Counting Down to the Results of Yuri Milner’s 2022 Breakthrough Junior Challenge

Jimmy Barnes
Authored by Jimmy Barnes
Posted: Friday, October 21, 2022 - 07:50

Young people who have a passion for science can share their knowledge with the world by entering the global Breakthrough Junior Challenge. Funded by Julia and Yuri Milner,  who are signatories of the Bill Gates-Warren Buffett philanthropic Giving Pledge, every year the Breakthrough Prize Foundation encourages entrants aged 13-18 to produce videos of up to 1:30 minutes that illuminate complicated theories relating to the life sciences, physics, or mathematics. And, every year, the competition announces regional winners from Europe, North America, Central, and South America, Australia and New Zealand, India, the Middle East and Africa, and Asia.

Creating a Winner-Worthy Video

Entrants may create an inventive video in any form they like, integrating creative devices and styles such as animation, documentary, talking head, and dramatic reconstruction.

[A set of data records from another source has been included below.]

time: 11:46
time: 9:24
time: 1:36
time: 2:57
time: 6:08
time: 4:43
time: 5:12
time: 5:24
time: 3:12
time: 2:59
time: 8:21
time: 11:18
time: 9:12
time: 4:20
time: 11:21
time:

As long as candidates use dynamic visual mediums, they can be as imaginative as they like. These kinds of approaches are typically more engaging than standing in front of a camera and talking.

Once their video is ready, students can enter by completing the Breakthrough Junior Challenge entry forms and questionnaire (about the entrant, their school, and selected topic area) and submitting their finished video, which they should upload to YouTube.

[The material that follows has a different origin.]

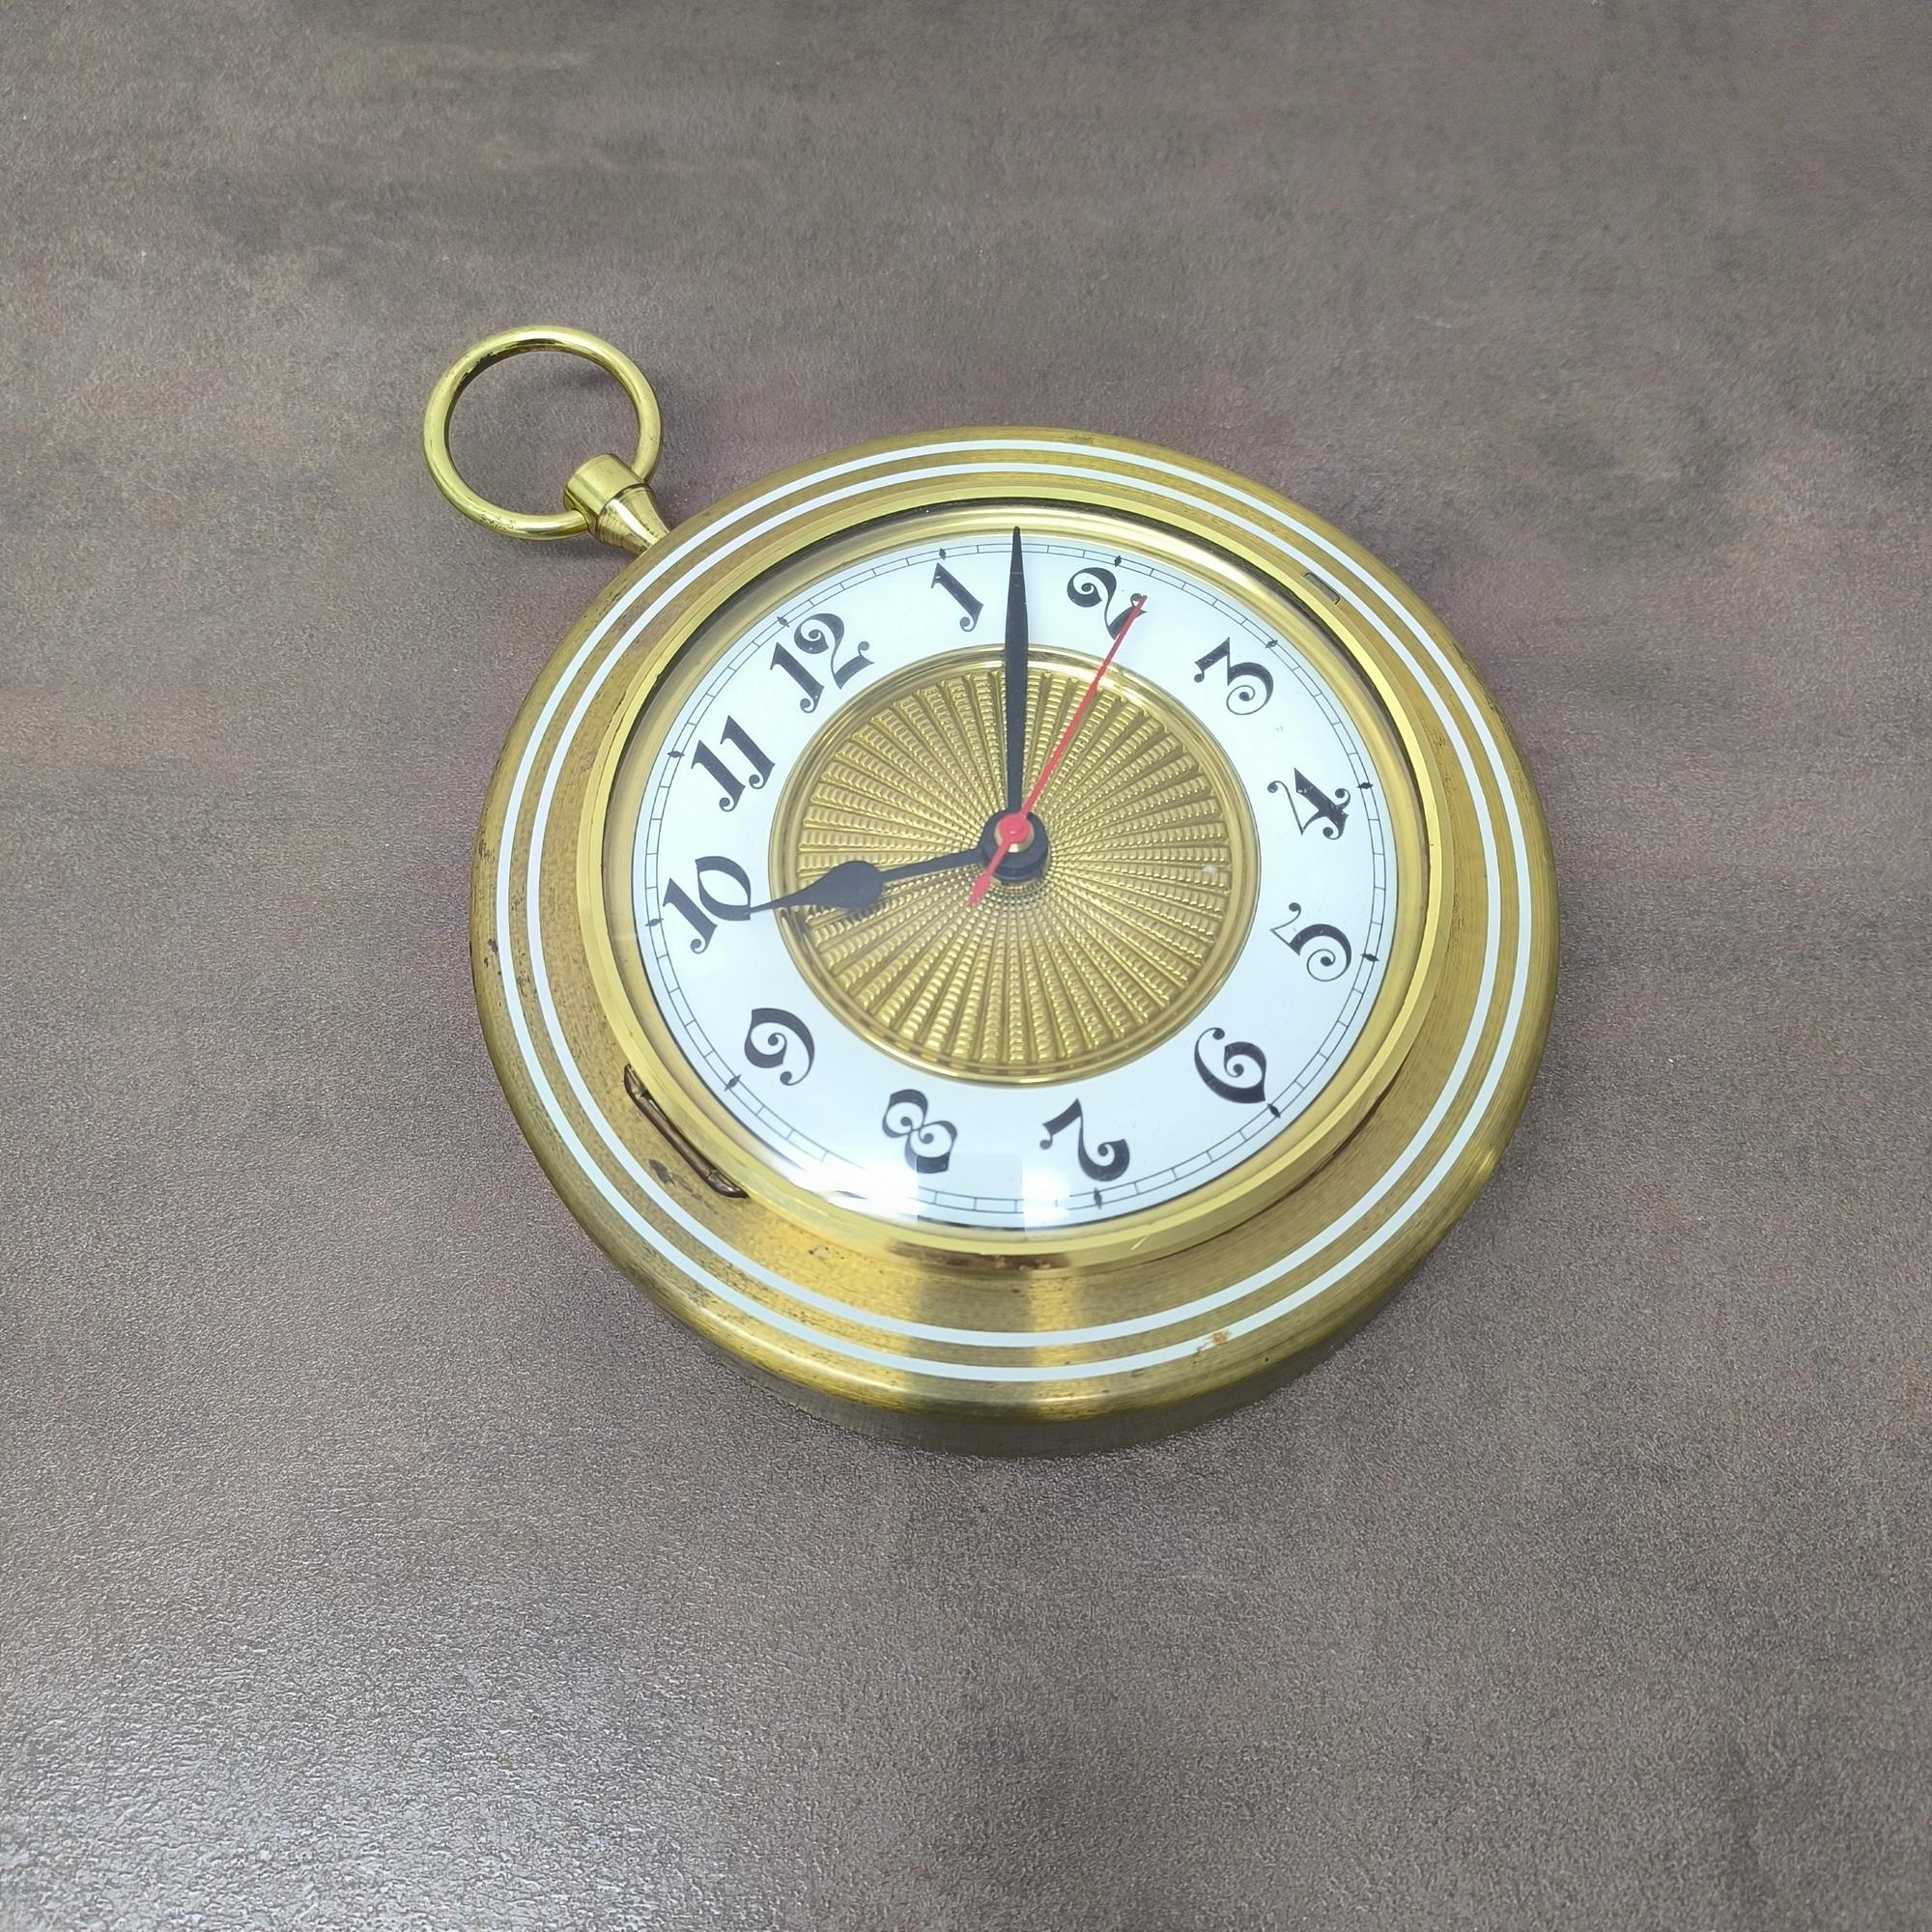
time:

Judging the Breakthrough Junior Challenge

Every year, entrants must complete a Peer-to-Peer Review in which they assess at least five other entrants’ videos. Then, the Breakthrough Prize Foundation’s competition judges analyse each entrant’s video in an Evaluation Panel Review, assessing how well entrants engage as a communicator, illuminate the topic at hand, use creative visual mediums, and explore a difficult topic. They shortlist 75 videos from entrants across all regions.

Members of the public then vote for their favourite videos during the Popular Vote process. Viewers have been watching and engaging with up to 30 videos from each competition region on the Breakthrough Facebook and YouTube pages this September. The video that received the most positive engagement in each region has bypassed the next stage of the judging process, moving straight to the final round of judging, where the panel will assess these videos alongside up to five other entrants’ top-rated videos.

The Breakthrough Prize Foundation will announce the winner of the 2022 Breakthrough Junior Challenge at a live, televised prize-giving ceremony in November. Thanks to Julia and Yuri Milner’s commitment to the Giving Pledge, the winner will receive a $250,000 post-secondary scholarship, $50,000 for a teacher who has inspired them, and a science lab worth $100,000 for their school.

Winners From Previous Years

The Breakthrough Prize Foundation has celebrated several finalists in recent competitions. 2021 and 2020 finalists include:

  • Eojin Kim (2021), whose video explains how astrophysicists can use the Tsiolkovsky Rocket Equation to calculate how much fuel a rocket needs to reach a certain altitude.
  • Lydia Taylor (2020), whose video explains the invisible Higgs Field by exploring how massive and massless elementary particles interact with the field.
  • Jeff Winxin Collado (2020), whose video explains how zoonotic diseases can evolve into spillovers (the passing of a pathogen from one species to another, including from animal to human) through human intervention.

The Giving Pledge: Funding the Breakthrough Junior Challenge

As part of their commitment to Warren Buffet and Bill and Melinda Gates’ Giving Pledge, Julia and Yuri Milner have provided the funding for the Breakthrough Junior Challenge, which allows young people all over the world to develop their scientific understanding, communication skills, and creative drive.

Through the Breakthrough Junior Challenge and his wider initiatives, Yuri Milner aims to invest in cutting-edge space science programs, introduce important scientific questions into public consciousness, support researchers in their efforts to progress fundamental science and mathematics, raise the profiles of these researchers, and extend scientific ideas to the next generation, inspiring young people to carry out their own research into these concepts.